» **What needs to be done**
Wherever a line in the records contains the word "SQUARE", return that line.

» **Data for the task**
------------------------------

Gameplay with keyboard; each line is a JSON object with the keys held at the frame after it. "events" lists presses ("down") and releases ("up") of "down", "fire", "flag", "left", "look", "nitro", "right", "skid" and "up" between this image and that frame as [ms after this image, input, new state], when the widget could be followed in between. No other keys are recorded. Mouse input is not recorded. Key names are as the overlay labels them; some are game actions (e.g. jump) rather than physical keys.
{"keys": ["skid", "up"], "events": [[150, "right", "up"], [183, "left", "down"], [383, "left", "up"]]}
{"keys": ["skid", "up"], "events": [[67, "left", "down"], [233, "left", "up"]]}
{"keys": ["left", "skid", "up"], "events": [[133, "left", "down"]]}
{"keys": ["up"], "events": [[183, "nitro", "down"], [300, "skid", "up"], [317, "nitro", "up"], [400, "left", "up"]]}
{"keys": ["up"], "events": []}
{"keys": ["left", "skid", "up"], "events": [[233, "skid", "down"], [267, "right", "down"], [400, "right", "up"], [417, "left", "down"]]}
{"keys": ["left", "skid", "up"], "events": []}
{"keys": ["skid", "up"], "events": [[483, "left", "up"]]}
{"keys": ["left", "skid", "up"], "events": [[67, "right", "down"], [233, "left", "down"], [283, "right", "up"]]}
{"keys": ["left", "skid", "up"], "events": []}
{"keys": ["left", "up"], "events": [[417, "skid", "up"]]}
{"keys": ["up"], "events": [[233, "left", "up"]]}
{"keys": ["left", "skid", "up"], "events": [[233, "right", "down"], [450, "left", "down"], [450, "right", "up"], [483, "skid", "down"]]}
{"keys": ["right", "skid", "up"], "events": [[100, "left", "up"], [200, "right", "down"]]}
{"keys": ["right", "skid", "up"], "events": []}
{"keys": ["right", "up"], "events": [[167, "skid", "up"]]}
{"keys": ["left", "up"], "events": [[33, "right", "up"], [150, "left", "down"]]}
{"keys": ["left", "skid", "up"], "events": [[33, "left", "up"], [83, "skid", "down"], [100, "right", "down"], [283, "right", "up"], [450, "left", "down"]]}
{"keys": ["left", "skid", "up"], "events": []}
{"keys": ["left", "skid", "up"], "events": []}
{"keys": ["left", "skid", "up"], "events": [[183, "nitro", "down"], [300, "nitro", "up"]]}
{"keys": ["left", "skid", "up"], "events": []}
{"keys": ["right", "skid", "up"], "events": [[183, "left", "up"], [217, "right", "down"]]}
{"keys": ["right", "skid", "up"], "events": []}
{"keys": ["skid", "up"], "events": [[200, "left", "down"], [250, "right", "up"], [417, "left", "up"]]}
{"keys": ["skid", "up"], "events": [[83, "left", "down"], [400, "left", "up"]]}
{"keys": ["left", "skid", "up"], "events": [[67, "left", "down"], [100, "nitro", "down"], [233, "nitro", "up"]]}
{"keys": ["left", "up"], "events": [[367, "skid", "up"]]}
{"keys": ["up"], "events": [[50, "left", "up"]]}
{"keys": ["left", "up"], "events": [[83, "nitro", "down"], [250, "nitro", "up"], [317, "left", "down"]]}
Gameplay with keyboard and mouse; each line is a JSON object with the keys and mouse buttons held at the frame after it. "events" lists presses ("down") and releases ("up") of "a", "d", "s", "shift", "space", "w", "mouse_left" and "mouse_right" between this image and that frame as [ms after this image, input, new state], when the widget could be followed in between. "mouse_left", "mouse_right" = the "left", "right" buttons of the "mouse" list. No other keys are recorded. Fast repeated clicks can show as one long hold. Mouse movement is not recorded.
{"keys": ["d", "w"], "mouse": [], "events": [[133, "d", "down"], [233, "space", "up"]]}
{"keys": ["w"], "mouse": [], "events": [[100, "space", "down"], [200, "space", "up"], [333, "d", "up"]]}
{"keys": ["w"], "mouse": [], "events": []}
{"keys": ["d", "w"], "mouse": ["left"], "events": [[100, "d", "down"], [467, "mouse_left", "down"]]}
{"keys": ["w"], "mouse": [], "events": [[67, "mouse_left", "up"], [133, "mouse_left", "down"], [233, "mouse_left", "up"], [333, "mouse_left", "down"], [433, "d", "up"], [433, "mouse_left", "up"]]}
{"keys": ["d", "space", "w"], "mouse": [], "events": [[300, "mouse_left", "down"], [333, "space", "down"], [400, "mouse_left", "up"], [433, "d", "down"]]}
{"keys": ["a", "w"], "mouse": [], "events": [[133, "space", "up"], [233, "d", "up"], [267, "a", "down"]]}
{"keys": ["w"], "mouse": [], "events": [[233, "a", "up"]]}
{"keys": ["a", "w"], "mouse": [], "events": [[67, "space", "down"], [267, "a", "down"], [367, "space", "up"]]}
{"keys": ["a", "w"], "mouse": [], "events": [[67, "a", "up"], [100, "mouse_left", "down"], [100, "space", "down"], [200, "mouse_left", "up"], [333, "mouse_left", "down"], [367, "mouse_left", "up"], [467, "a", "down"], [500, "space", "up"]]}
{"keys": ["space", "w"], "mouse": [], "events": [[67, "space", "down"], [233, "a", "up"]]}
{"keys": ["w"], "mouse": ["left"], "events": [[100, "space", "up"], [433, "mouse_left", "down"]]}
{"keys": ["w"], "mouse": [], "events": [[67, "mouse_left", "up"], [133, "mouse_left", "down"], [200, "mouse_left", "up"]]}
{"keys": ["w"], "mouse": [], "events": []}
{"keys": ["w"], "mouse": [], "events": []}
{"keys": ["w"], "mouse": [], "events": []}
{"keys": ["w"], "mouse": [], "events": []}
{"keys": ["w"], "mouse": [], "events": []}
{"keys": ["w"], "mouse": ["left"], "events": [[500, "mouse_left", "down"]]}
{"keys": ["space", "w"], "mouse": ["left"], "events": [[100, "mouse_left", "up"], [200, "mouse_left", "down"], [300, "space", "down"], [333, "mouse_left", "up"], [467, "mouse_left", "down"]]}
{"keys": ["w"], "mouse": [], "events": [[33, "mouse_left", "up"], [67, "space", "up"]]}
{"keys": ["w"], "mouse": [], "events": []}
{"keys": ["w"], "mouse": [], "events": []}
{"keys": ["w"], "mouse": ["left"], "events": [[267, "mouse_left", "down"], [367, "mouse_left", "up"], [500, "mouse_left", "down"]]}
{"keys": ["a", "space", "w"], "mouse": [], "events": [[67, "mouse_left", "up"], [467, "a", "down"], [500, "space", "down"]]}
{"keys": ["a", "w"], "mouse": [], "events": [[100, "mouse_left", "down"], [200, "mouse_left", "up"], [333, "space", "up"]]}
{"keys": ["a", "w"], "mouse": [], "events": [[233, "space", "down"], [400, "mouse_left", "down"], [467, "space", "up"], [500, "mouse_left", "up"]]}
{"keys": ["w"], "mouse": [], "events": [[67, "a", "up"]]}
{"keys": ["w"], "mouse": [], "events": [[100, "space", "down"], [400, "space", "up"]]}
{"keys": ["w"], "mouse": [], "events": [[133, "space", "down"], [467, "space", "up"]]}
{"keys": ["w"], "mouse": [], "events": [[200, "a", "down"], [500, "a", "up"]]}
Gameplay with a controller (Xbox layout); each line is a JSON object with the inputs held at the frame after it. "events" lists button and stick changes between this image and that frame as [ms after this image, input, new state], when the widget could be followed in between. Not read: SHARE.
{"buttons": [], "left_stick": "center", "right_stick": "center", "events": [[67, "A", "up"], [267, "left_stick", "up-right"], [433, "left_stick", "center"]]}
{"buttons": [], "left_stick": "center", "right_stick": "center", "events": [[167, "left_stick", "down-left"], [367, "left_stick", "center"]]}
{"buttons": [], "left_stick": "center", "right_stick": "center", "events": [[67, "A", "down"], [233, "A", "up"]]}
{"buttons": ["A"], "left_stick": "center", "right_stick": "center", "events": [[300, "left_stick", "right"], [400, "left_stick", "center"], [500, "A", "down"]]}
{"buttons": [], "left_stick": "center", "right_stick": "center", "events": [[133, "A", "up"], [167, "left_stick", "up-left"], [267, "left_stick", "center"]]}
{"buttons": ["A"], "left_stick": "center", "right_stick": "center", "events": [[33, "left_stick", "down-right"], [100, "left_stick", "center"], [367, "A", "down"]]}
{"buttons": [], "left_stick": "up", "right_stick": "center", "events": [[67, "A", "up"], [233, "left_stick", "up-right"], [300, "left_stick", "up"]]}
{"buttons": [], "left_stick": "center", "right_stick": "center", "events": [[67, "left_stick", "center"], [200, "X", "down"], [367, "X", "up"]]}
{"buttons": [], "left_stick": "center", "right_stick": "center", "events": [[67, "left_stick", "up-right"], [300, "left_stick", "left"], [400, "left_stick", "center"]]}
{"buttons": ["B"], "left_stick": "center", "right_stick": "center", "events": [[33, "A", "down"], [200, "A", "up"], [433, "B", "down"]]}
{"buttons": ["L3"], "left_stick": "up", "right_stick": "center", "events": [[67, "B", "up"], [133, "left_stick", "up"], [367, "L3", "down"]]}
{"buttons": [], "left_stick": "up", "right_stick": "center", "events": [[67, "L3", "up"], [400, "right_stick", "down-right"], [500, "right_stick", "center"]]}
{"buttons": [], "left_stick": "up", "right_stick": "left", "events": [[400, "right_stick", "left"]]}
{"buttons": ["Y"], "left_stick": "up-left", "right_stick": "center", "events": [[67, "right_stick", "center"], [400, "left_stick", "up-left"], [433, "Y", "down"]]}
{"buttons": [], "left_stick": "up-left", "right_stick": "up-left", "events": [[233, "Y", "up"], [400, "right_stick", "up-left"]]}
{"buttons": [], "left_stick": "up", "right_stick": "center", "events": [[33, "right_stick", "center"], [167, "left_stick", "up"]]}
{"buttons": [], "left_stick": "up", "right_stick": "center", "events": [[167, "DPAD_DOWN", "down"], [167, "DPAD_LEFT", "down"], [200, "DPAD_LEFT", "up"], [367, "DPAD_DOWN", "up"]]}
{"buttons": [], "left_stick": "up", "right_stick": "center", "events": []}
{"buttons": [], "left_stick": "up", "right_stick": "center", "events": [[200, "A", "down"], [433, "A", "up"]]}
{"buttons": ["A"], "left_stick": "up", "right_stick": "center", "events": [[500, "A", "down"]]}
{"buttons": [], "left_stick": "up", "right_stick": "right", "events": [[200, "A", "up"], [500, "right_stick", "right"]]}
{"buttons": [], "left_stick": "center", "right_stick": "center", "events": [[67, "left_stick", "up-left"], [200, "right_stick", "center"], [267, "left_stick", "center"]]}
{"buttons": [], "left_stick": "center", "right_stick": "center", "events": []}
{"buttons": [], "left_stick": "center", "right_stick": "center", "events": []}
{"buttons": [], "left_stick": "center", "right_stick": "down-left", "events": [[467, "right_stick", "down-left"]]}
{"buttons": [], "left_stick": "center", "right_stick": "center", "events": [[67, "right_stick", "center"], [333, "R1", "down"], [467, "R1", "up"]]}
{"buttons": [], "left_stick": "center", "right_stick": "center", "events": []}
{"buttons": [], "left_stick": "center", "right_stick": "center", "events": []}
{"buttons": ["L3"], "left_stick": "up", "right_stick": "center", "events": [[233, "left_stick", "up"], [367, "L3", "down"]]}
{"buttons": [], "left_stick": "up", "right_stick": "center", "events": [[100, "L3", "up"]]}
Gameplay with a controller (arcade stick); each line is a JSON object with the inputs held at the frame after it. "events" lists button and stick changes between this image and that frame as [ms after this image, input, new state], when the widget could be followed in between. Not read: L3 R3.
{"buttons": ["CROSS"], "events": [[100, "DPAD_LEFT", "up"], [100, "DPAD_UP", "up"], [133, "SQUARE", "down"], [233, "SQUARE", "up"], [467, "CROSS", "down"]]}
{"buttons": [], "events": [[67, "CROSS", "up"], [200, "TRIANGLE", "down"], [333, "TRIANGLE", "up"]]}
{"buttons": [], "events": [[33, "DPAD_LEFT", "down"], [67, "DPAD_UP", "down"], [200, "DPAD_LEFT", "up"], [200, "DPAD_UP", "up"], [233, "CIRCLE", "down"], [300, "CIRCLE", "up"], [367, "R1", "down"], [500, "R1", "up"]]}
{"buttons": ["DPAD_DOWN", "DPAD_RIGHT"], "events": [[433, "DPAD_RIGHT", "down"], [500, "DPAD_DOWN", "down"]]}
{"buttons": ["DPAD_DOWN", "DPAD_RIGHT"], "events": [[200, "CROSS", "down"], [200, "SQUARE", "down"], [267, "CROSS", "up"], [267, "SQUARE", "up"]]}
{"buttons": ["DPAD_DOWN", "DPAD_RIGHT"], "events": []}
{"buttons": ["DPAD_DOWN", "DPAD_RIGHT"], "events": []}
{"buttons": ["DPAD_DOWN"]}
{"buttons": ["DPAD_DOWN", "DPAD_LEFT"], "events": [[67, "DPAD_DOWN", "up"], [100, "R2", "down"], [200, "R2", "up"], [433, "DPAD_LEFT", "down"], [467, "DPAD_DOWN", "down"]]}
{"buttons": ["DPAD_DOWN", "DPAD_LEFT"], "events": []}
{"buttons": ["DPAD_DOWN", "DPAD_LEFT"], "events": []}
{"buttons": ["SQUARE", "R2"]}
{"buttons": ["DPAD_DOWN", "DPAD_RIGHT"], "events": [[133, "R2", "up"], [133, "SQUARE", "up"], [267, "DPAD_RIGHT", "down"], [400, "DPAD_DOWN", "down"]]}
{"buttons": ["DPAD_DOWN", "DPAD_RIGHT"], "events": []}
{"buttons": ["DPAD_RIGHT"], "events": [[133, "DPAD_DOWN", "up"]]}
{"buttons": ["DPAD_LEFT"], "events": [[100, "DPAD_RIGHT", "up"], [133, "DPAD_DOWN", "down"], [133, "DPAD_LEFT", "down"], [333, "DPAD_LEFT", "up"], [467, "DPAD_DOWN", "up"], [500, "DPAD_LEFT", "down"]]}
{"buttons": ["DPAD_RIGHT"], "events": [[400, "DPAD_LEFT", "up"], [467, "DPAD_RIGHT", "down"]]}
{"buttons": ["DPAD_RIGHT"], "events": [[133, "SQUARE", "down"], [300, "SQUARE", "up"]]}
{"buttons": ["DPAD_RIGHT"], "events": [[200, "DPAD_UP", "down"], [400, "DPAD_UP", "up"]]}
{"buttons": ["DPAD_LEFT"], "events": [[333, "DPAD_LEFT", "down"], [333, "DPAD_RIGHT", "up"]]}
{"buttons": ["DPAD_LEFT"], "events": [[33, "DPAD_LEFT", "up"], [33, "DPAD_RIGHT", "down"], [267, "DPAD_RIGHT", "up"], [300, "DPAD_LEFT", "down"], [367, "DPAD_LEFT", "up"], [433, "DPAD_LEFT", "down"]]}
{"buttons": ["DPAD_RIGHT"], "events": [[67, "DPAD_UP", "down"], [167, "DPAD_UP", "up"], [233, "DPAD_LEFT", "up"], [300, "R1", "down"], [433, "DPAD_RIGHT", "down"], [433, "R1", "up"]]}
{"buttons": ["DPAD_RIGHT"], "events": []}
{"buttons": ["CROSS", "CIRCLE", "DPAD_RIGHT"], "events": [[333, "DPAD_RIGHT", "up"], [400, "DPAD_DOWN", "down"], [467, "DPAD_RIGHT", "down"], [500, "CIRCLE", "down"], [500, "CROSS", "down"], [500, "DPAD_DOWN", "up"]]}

------------------------------

» **Your response**
{"buttons": ["CROSS"], "events": [[100, "DPAD_LEFT", "up"], [100, "DPAD_UP", "up"], [133, "SQUARE", "down"], [233, "SQUARE", "up"], [467, "CROSS", "down"]]}
{"buttons": ["DPAD_DOWN", "DPAD_RIGHT"], "events": [[200, "CROSS", "down"], [200, "SQUARE", "down"], [267, "CROSS", "up"], [267, "SQUARE", "up"]]}
{"buttons": ["SQUARE", "R2"]}
{"buttons": ["DPAD_DOWN", "DPAD_RIGHT"], "events": [[133, "R2", "up"], [133, "SQUARE", "up"], [267, "DPAD_RIGHT", "down"], [400, "DPAD_DOWN", "down"]]}
{"buttons": ["DPAD_RIGHT"], "events": [[133, "SQUARE", "down"], [300, "SQUARE", "up"]]}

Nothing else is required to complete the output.